German COVID cases could revisit December peak in April

BERLIN (Reuters) - German health experts warned on Saturday against any further easing of coronavirus lockdown measures as the number of cases jumped again, raising the possibility that infections could again reach peaks seen around Christmas by mid-April.

The Robert Koch Institute (RKI) for infectious diseases predicted that the number of daily reported cases could exceed 30,000 in the 14th week of the year starting April 12.

"An extrapolation of the trends shows that case numbers can be expected above the Christmas level from week 14 onwards," the RKI said in its current situation report.

On Saturday, the number of COVID-19 cases rose by 12,674 and the death toll was up 239, with the number of cases per 100,000 over seven days jumping to 76.1 from 72.4.

Germany's death toll from the virus stands at 73,301, with a reported 2,558,455 infections.

Frustration about the ongoing lockdown and the slow pace of vaccinations has been denting support for Chancellor Angela Merkel's conservatives, also under fire over a face mask procurement scandal involving lawmakers from the party.

A small group of protesters braved rain in Berlin on Saturday to demonstrate against the lockdown.
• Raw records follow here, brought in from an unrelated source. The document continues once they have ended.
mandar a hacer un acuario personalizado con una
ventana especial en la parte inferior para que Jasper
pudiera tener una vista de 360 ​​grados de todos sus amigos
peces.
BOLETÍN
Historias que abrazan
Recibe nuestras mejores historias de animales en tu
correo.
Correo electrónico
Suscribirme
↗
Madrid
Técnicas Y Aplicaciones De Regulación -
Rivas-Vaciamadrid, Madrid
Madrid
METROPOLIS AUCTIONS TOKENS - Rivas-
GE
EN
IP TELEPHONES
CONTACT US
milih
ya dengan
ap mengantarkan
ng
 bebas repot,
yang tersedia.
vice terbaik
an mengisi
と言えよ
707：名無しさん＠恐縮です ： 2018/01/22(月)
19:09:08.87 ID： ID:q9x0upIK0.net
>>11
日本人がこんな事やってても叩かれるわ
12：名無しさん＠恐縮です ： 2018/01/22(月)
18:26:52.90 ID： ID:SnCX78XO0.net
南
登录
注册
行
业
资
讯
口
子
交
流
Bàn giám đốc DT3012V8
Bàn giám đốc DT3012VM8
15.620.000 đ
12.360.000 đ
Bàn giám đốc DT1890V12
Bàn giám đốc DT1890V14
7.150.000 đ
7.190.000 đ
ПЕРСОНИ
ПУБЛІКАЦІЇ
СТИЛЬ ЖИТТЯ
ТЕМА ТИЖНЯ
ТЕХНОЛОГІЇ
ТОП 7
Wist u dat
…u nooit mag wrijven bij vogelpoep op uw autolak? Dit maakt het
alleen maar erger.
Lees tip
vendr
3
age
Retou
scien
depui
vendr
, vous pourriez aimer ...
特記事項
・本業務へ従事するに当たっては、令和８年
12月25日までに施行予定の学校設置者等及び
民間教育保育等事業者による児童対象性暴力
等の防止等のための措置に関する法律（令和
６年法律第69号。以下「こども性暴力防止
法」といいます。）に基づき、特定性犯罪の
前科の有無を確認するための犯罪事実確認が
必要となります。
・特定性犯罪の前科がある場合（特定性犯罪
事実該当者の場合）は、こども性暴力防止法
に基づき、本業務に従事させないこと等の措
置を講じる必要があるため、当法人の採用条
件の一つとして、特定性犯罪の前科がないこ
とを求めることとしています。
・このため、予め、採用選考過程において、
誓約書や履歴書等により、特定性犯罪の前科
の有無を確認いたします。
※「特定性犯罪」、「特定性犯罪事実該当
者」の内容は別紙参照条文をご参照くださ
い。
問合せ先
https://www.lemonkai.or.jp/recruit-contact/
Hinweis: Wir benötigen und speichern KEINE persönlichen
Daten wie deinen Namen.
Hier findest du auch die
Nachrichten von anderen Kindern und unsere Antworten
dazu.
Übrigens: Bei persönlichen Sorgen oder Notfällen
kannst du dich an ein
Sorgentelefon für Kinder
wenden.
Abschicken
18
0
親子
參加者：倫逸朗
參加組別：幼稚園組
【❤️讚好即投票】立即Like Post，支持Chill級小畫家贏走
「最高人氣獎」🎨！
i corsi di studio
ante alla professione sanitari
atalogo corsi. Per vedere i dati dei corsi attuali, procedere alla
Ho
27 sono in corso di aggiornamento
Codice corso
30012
Merkel's Christian Democrats have seen support slip in two states where regional elections on Sunday will be a crucial gauge of popular feeling before a federal election in September.

Merkel and state leaders agreed a phased easing of curbs earlier this month along with an "emergency brake" to let authorities reimpose restrictions if case numbers rise above 100 per 100,000 on three consecutive days.

The RKI report said the rapid spread in Germany of a more infectious virus variant first detected in Britain could mean that the number of cases per 100,000 reaches levels of between 200 and 500 by mid-April.

Leaders are due to meet again on March 22 to discuss whether any further relaxation of the rules is possible.

"We can only have more relaxation if there are stable or falling case numbers," Karl Lauterbach, health expert for the Social Democrats, told the Augsburger Allgemeine newspaper, adding this was unlikely anytime soon.